Doch erstmal weiter auch mit dem Tag, natürlich gab es wieder Differenzen und Spannung in der Gruppe. Und diesmal sollte ich mit dran schuld gewesen sein sollen. Nur weil ich die letzten Tage mal wirklich nur an mich denke. Ich versteh das alles nicht mehr. Bin sogar am Zweifeln ob mir hier das sogar noch was bringt oder nicht. Einfach nicht verlängere wie geplant und gehe. Denn ich hab das Gefühl die nächsten Wochen werden schlimmer und ziehen mich runter. Bringen mich nicht voran. Sondern ich bleib immer an der selben Stelle stehen. Ich hab keine Ahnung was mit mir gerade los ist. Egal was ich mache es ist falsch. Denke ich an mich und bereite mich für draußen vor, ist es auch wieder nicht ok. Weil ich öfter am Handy bin  Doch das ist mein einziges Mittel nach draußen. Um mir endlich wieder ein soziales Umfeld auf zu bauen. Kontakte endlich wieder pflege, mir nebenbei noch eine Wohnung suche. Oder einfach mal entspannen will mit ein Film oder Musik. Aber meine Nutzung ist ja bedenklich. Schließlich mach ich alles übers Internet. Natürlich bin ich dann auch öfter dran. Doch ich will das alles nicht planlos nach der Reha machen. Dann bin ich nämlich überfordert.

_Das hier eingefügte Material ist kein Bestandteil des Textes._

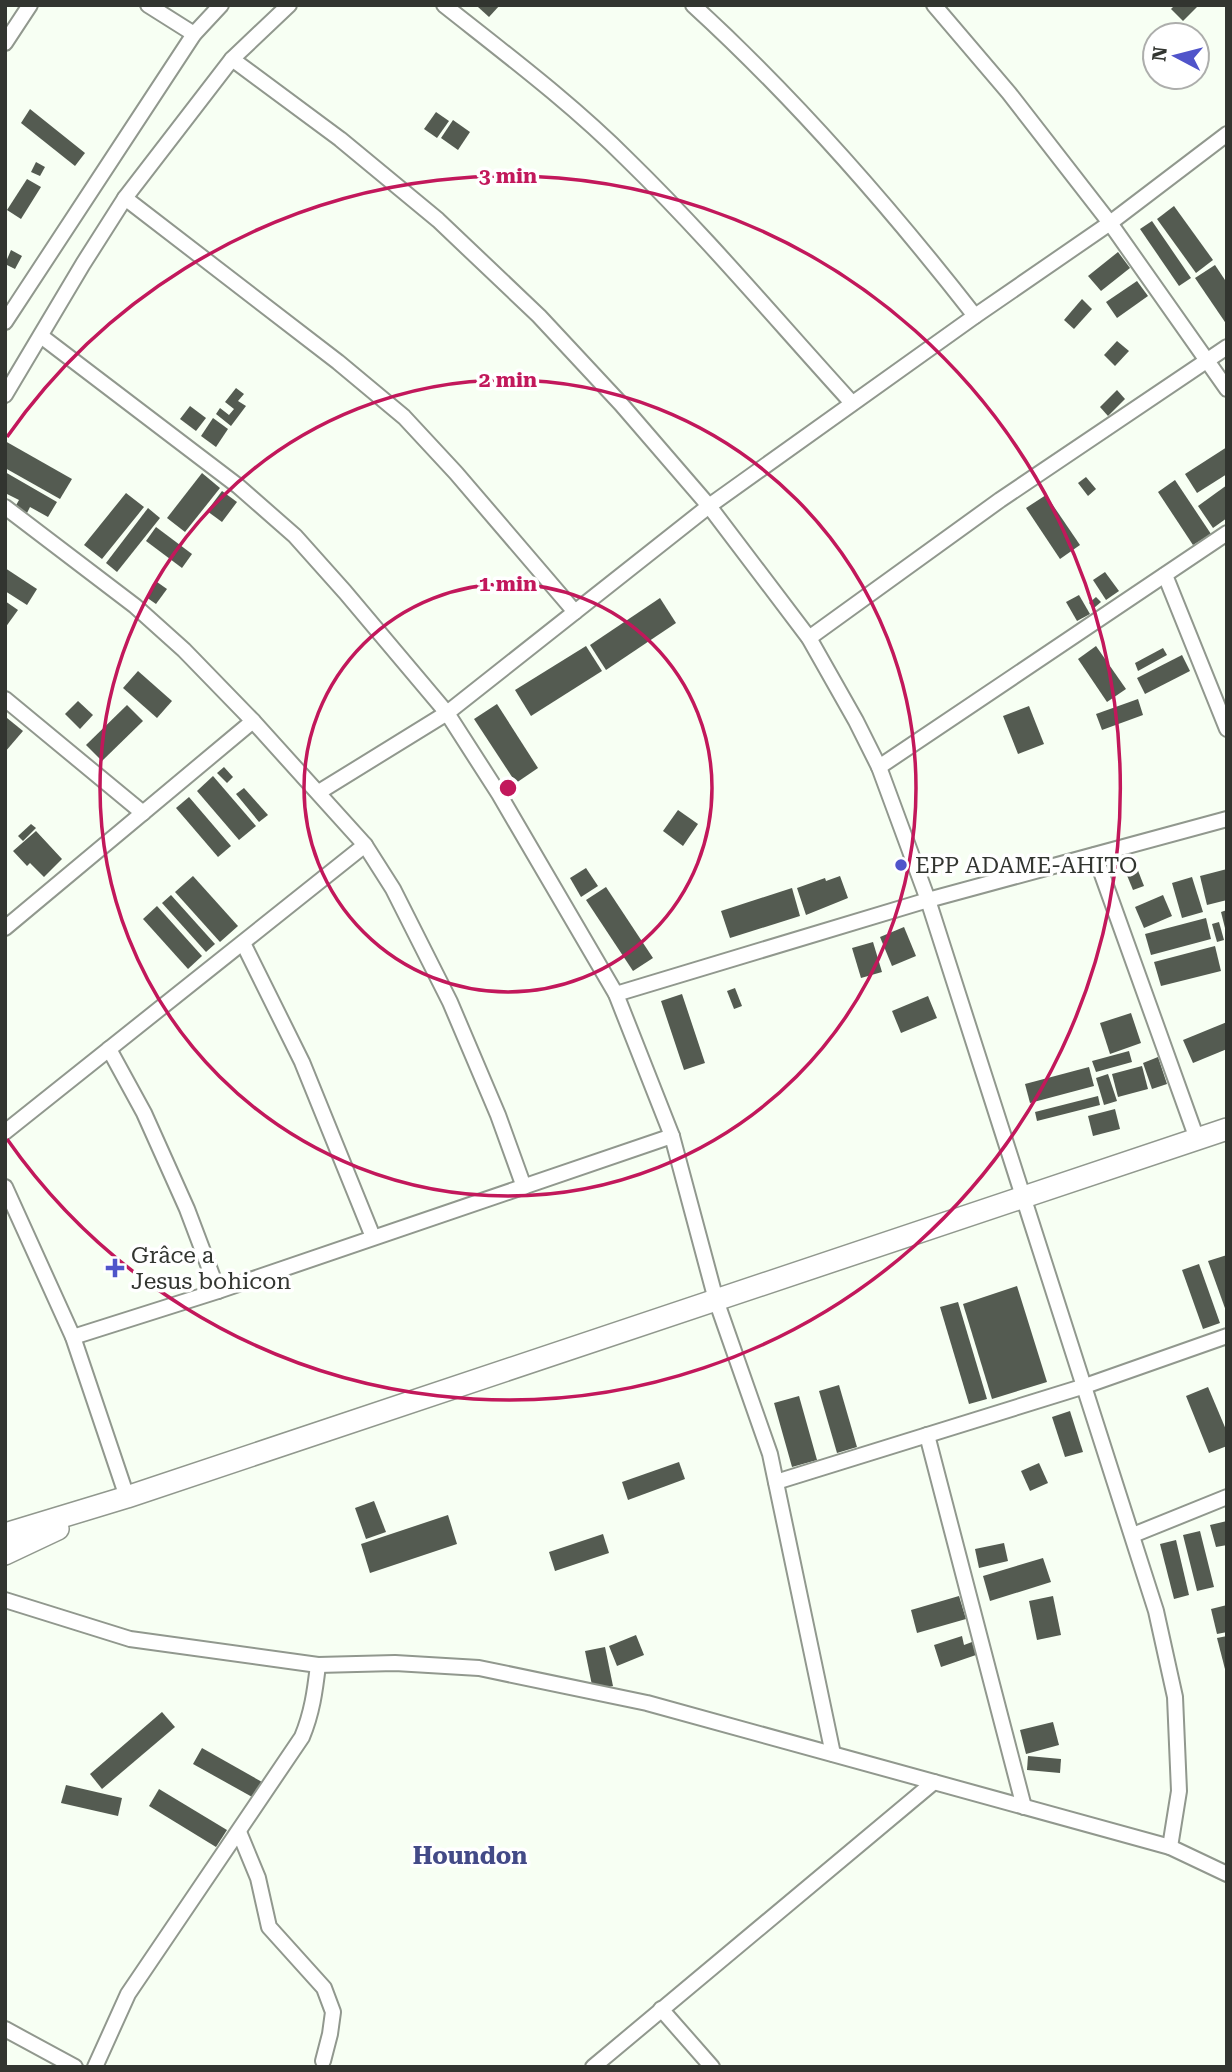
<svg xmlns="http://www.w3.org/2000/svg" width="1232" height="2072" viewBox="0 0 1232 2072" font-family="'Roboto Serif',serif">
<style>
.building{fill:#545b51}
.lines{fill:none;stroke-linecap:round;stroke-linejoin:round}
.minor-casing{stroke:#91988e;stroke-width:18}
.secondary-casing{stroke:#91988e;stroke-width:24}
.minor{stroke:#fff;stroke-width:14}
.secondary{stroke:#fff;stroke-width:21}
.ring{fill:none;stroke:#c2185b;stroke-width:3.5}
.poi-dot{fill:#5054ca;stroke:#fff;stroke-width:2.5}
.labels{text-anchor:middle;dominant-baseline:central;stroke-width:7;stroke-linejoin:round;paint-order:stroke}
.poi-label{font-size:23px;fill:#323530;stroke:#fff;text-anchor:start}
.neighbourhood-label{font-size:24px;font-weight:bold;fill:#434a87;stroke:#fff}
.centre{fill:#c2185b;stroke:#fff;stroke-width:3.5}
.ring-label{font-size:21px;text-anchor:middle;font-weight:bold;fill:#c2185b;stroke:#fff;stroke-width:7;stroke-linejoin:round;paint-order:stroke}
</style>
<rect width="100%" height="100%" fill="#f7fff3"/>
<!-- building -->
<g class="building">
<polygon points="480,5 500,5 489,17 478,7"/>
<polygon points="1175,5 1199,5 1183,21 1171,9"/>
<polygon points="30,109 85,153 75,166 21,123"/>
<polygon points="436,112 449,121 437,138 424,129"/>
<polygon points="453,120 470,132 458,150 441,138"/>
<polygon points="36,162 45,167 40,176 31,172"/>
<polygon points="27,179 41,187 21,219 7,210"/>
<polygon points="1174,206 1213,260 1196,273 1157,219"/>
<polygon points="1152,221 1191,278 1179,286 1140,229"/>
<polygon points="11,250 22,256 15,269 5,264"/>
<polygon points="1118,252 1130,268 1101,291 1088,276"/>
<polygon points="1215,265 1227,283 1227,325 1195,278"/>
<polygon points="1137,281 1148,296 1117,318 1106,302"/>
<polygon points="1082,299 1092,309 1074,329 1064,320"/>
<polygon points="1117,341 1129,351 1115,366 1104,355"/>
<polygon points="236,388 244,394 238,401 246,406 231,426 216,414 220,408 229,415 234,409 225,402"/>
<polygon points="1117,390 1125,399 1108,416 1100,407"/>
<polygon points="190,406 206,418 196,431 180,419"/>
<polygon points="213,418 228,429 216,447 201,436"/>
<polygon points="5,441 72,479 60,499 5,468"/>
<polygon points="1227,447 1227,474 1197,493 1185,474"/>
<polygon points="5,472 57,502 48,517 30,507 27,513 15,507 19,500 5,493"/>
<polygon points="202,473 220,488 185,532 167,518"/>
<polygon points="1086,477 1096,489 1088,496 1078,483"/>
<polygon points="1175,480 1211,534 1193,545 1158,492"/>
<polygon points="1227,485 1227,518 1213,528 1198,506"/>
<polygon points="222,491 237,502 222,522 207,511"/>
<polygon points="126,493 144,507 102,559 84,545"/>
<polygon points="1046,495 1080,545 1060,559 1026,508"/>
<polygon points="148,508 160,518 117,572 106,563"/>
<polygon points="156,527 192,554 182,568 146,541"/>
<polygon points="5,568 37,589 27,605 5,591"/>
<polygon points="1105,572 1119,591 1106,600 1093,580"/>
<polygon points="157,582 167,589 156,604 146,597"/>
<polygon points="1079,595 1090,614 1077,621 1066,602"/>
<polygon points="1096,597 1101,602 1094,608 1089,603"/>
<polygon points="660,598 676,623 606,670 590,645"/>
<polygon points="5,601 18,610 5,628"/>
<polygon points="586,646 602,671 531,716 515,690"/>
<polygon points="1096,646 1126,689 1107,702 1078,659"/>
<polygon points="1163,648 1167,655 1138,671 1135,663"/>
<polygon points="1182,655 1190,671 1145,694 1137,678"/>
<polygon points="138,671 172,701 157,718 123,688"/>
<polygon points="1138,699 1143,715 1102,730 1096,714"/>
<polygon points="78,701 93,715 80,729 65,714"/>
<polygon points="497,704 538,768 516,783 474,719"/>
<polygon points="127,705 143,721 102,761 86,745"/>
<polygon points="1029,706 1044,744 1018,754 1003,716"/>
<polygon points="7,718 23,731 5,752 5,721"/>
<polygon points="224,767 233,777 227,783 217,773"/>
<polygon points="213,776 256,826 239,840 197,791"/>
<polygon points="244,788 268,815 259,822 236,794"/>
<polygon points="189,797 231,846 218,857 176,808"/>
<polygon points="678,810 698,824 683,846 663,831"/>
<polygon points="31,824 36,828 23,841 18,836"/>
<polygon points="36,831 62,859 44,877 30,863 27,866 13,851"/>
<polygon points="586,868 598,886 581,897 570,878"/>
<polygon points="1137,868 1144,886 1133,890 1126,873"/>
<polygon points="1227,869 1227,900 1207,905 1200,876"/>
<polygon points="193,876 238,926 220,942 175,892"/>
<polygon points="840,876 848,898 806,915 797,888 825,878 826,881"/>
<polygon points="1192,877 1203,912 1182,918 1172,883"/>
<polygon points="606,887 653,958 633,971 586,900"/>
<polygon points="792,888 800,916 730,938 721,911"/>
<polygon points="171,895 215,944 206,952 162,903"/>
<polygon points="1163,895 1172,916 1144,928 1135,907"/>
<polygon points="157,906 202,956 188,969 143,919"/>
<polygon points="1227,910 1227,932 1226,932 1221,912"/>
<polygon points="1206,918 1211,939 1151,955 1145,934"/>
<polygon points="1219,922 1224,940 1217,942 1212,924"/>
<polygon points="904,927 916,956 892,966 880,937"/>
<polygon points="873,942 882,972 861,978 852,948"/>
<polygon points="1215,946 1221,971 1161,986 1154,962"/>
<polygon points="735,988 742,1006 734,1009 727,991"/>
<polygon points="682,994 705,1063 684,1070 661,1001"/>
<polygon points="928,996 937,1018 901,1033 892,1011"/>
<polygon points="1131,1013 1141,1043 1110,1054 1100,1023"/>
<polygon points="1227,1022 1227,1049 1193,1063 1183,1040"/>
<polygon points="1129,1051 1132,1062 1096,1072 1092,1061"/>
<polygon points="1158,1057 1167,1084 1152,1089 1143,1063"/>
<polygon points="1142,1066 1148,1089 1118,1097 1112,1074"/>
<polygon points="1089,1067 1094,1086 1030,1103 1025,1084"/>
<polygon points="1108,1074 1117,1101 1104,1105 1096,1078"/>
<polygon points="1098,1096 1100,1105 1037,1121 1035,1112"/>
<polygon points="1115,1109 1120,1129 1093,1136 1088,1116"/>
<polygon points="1227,1255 1227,1311 1226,1311 1208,1261"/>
<polygon points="1199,1264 1220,1323 1203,1329 1182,1270"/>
<polygon points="1017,1286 1047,1382 992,1399 963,1304"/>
<polygon points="958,1302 987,1399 969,1404 940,1307"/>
<polygon points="839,1385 857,1447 837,1453 819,1391"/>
<polygon points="1208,1387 1227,1432 1227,1446 1209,1453 1186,1396"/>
<polygon points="799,1396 817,1460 792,1467 774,1403"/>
<polygon points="1070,1411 1083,1452 1065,1457 1052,1417"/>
<polygon points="679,1462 685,1479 628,1500 622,1482"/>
<polygon points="1039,1463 1048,1483 1030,1491 1021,1471"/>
<polygon points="374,1501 386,1532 366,1539 355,1508"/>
<polygon points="448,1515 457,1544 370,1573 361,1544"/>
<polygon points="1227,1521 1227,1545 1216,1547 1210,1525"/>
<polygon points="1200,1531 1214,1587 1197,1591 1183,1535"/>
<polygon points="603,1534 609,1553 555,1571 549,1552"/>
<polygon points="1176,1540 1189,1595 1174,1599 1160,1544"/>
<polygon points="1004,1543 1008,1561 979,1568 975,1549"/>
<polygon points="1043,1558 1051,1582 990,1601 983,1576"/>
<polygon points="959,1596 966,1619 917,1633 911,1610"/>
<polygon points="1053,1596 1061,1635 1037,1640 1029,1601"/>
<polygon points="1227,1605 1227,1632 1217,1634 1211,1609"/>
<polygon points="636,1635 644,1655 617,1666 609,1646"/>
<polygon points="962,1636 964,1645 972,1642 976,1655 941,1667 934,1645"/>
<polygon points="1227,1636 1227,1673 1226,1673 1217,1638"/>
<polygon points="605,1647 613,1686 593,1690 585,1651"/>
<polygon points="162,1712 175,1727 102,1789 90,1774"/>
<polygon points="1053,1722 1059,1745 1026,1754 1020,1730"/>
<polygon points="202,1748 262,1782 254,1798 193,1764"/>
<polygon points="1028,1756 1061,1759 1060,1773 1027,1770"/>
<polygon points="66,1785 122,1798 118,1816 61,1803"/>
<polygon points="159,1789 227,1830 216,1847 149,1806"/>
</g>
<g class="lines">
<defs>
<g id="minor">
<polyline points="148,5 194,34"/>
<path d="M444,5C507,55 571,103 628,160C707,237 778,322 852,403"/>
<path d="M693,5C797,100 889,206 975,316"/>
<polyline points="934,5 1009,93 1110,223 1227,389"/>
<polyline points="5,43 30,5"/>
<polyline points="232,59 340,139 438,220 539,316 621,404 709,506 809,638 856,721 879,767 928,900 1156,1611 1175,1697 1179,1791 1170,1847"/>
<polyline points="125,198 338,362 404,417 456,473 575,612"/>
<polyline points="5,322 194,34 221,5"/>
<polyline points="41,336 238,486 295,536 345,592 447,713 499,794 616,994 672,1136 716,1300 770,1454 833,1754"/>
<polyline points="5,395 83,264 125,198 232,59 289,5"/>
<polyline points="5,507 135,606 184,650 253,721 365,845 393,889 450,1002 498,1115 524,1187"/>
<polyline points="1165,575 1227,729"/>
<polyline points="809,638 1000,500 1227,347"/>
<polyline points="5,699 143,813"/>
<polyline points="879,767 1227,533"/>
<polyline points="319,792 447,713 709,506 975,316 1110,223 1227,134"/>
<polyline points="1095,855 1197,1139"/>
<polyline points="5,928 253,721"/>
<polyline points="243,943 302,1062 373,1237"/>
<polyline points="616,994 928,900 1227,819"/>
<polyline points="109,1049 144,1113 187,1209 218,1291"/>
<polyline points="5,1132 365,845"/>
<polyline points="5,1187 73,1337 127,1497"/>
<polyline points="73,1337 218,1291 672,1136"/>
<polyline points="927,1435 1024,1807"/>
<polyline points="776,1482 1085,1386 1227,1336"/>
<polyline points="1133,1535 1227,1497"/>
<polyline points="5,1600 130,1639 318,1665 395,1663 479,1668 647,1703 1170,1847 1227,1874"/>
<polyline points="239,1832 258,1878 269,1927 324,1988 333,2012 330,2034 323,2061"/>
<polyline points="661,2009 712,2067"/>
<polyline points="5,2029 75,2067"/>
<path d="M95,2067L128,1994L302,1737C312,1713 315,1691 318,1665"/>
<polyline points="593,2067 934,1782"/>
</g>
<g id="secondary">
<polyline points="5,1534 127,1497 1227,1129"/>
<polyline points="5,1554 58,1529"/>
</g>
</defs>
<!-- minor casing -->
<use href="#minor" class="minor-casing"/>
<!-- secondary casing -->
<use href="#secondary" class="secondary-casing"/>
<!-- minor -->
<use href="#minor" class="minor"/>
<!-- secondary -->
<use href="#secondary" class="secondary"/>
</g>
<!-- distance rings -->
<g class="ring">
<circle cx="508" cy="788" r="204"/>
<circle cx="508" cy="788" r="408"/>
<path d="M7 437A612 612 0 1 1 7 1139"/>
</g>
<!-- markers -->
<g class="poi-dot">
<circle cx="901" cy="865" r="7"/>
<path d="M111.5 1257.5h7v7h7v7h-7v7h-7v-7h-7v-7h7z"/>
</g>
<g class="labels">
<!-- poi labels -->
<g class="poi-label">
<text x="915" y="865">EPP ADAME-AHITO</text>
<text x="131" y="1255">Grâce a<tspan x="131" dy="26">Jesus bohicon</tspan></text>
</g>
<!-- neighbourhood labels -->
<g class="neighbourhood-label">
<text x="470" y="1856">Houndon</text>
</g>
</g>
<circle cx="508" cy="788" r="10" class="centre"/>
<g class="ring-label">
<text x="508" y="183">3 min</text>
<text x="508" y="387">2 min</text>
<text x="508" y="591">1 min</text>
</g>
<!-- border -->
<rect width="1232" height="2072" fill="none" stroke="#323530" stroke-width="14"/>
<!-- north arrow -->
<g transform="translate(1176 56) rotate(277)"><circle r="33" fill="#ffffff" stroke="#adaeac" stroke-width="2"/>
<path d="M0-5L12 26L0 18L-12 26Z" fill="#5054ca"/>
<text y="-10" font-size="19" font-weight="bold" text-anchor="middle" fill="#323530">N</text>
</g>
</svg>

Aber zurzeit soll ich ja auf die Gefühle der anderen aus der Gruppe achten, wie sonst immer. Doch niemand achtet auf meine. Das sehe ich nicht mehr ein. Darüber will auch meine Therapeutin morgen mit mir reden im Einzelgespräch. Ich bin zumindest echt gespannt. Heute hab ich wirklich mal die Zeit für mich und leg mich alleine raus in die Sonne. Um Kraft zu tanken.